Skip to main content

Overview

Wolffish can convert any video file to MP3 audio in a single prompt. Drop in a video, tell it what you want, and the built-in ffmpeg capability handles the rest — no manual command-line work, no external tools.

Video Walkthrough

Setup

Required

  • Wolffish installed and running
  • DeepSeek V4 Pro API key — configured in Settings > Models. This workflow is simple enough that any model works, but DeepSeek V4 Pro is recommended — it handles the ffmpeg flag translation reliably at the lowest cost.
  • FFmpeg — the agent checks for it automatically via ffmpeg_check and offers to install it via ffmpeg_install if it’s missing.

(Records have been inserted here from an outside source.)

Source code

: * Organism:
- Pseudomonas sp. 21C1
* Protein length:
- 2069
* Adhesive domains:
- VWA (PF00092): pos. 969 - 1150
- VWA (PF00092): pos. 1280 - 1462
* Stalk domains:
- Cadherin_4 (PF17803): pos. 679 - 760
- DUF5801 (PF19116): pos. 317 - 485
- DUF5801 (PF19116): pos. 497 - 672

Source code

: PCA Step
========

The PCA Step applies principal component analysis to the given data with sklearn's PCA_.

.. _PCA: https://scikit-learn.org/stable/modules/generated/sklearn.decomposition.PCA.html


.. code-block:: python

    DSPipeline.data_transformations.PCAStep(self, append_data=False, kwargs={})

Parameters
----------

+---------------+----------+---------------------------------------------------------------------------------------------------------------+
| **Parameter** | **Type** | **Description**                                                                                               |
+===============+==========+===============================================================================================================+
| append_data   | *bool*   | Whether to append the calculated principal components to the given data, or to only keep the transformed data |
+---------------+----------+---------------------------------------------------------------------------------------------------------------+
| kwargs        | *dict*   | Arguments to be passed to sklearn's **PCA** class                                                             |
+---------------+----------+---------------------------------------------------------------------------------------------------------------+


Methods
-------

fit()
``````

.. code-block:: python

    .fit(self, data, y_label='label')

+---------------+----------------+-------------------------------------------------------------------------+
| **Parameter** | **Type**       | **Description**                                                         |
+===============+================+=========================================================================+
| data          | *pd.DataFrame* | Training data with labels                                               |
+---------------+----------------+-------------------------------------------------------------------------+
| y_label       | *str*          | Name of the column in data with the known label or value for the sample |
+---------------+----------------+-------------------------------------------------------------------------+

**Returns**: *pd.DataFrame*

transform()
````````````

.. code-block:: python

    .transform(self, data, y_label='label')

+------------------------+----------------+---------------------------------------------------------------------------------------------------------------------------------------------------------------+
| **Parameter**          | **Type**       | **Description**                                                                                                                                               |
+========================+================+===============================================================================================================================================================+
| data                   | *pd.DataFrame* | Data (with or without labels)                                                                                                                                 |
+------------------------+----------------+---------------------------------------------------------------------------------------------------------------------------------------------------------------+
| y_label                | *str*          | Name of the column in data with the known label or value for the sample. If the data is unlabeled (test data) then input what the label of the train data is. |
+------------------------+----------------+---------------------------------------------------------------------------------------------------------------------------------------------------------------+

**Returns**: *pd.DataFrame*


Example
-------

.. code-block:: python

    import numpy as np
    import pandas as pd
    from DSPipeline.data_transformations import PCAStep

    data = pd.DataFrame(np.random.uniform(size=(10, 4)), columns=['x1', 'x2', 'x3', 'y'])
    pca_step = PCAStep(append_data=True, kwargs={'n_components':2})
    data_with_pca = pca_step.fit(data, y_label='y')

If you want to pre-install it yourself: brew install ffmpeg (macOS), sudo apt install ffmpeg (Linux), or choco install ffmpeg (Windows).

No Permissions Needed

This workflow uses shell execution and the ffmpeg capability only. No computer-use, no browser, no screen recording, no macOS permissions.

The Prompt

Attach your video file to the conversation, then send:
Convert this video to MP3 audio. Use high quality (192kbps).
Save it to the workspace folder with the same filename but
.mp3 extension.
That’s it. The agent handles the rest.

Variations

Adjust the prompt to get exactly what you need:
What You WantPrompt
Lower file sizeConvert this video to MP3 at 128kbps
Highest qualityConvert this video to MP3 at 320kbps
Just a clipExtract audio from 1:30 to 3:45 as MP3
Custom filenameConvert to MP3 and save as podcast-episode-12.mp3
Different formatConvert this video to WAV or Convert to FLAC
Batch convertConvert all .mp4 files in the workspace folder to MP3

How It Works

  1. The agent receives the attached video file.
  2. It calls ffmpeg_check to verify ffmpeg is installed.
  3. If missing, it calls ffmpeg_install to install it via your system’s package manager.
  4. It calls ffmpeg_run with the appropriate arguments — something like:
    -i input-video.mp4 -vn -acodec libmp3lame -ab 192k output-audio.mp3
    
  5. The converted MP3 appears in your workspace folder.
The -vn flag strips the video stream. The agent figures out the right codec and bitrate flags from your prompt — you don’t need to know ffmpeg syntax.

Limits

  • File size — ffmpeg processes files on disk, so the practical limit is your available storage. The 500MB OOM-protection cap applies to audio buffers held in memory, not to file-based conversion.
  • Codec support — ffmpeg supports virtually every audio and video format. If a codec is missing, the agent will attempt to install the required library.
  • Processing time — proportional to file length and output quality. A 10-minute video converts in seconds. A 2-hour lecture takes a minute or two. No timeout is applied — the command runs until it finishes.

Cost & Model Guide

This is one of the cheapest workflows in Wolffish. The prompt is short, there’s no web research, and the heavy lifting happens in ffmpeg — not the LLM.
ModelApproximate Cost
DeepSeek V4 Pro< $0.001
Claude Haiku< $0.001
Claude Sonnet~$0.002
Claude Opus~$0.01
Use your cheapest available model. The LLM’s only job here is to translate your request into the right ffmpeg flags — any model handles that reliably.

Automating with Heartbeat

If you regularly receive video files that need audio extraction — say, meeting recordings or lecture captures — you can automate it. Open Settings > Heartbeat and add:
## Convert New Videos | Daily (09:00)

Check the workspace/recordings folder for any .mp4, .mov,
.webm, or .mkv files that don't already have a matching .mp3.
Convert each one to MP3 at 192kbps and save the .mp3 next to
the original video file. After converting, list what was
processed.
Change the folder path and schedule to match your workflow. Cron (*/30 * * * *) runs every 30 minutes for near-real-time conversion.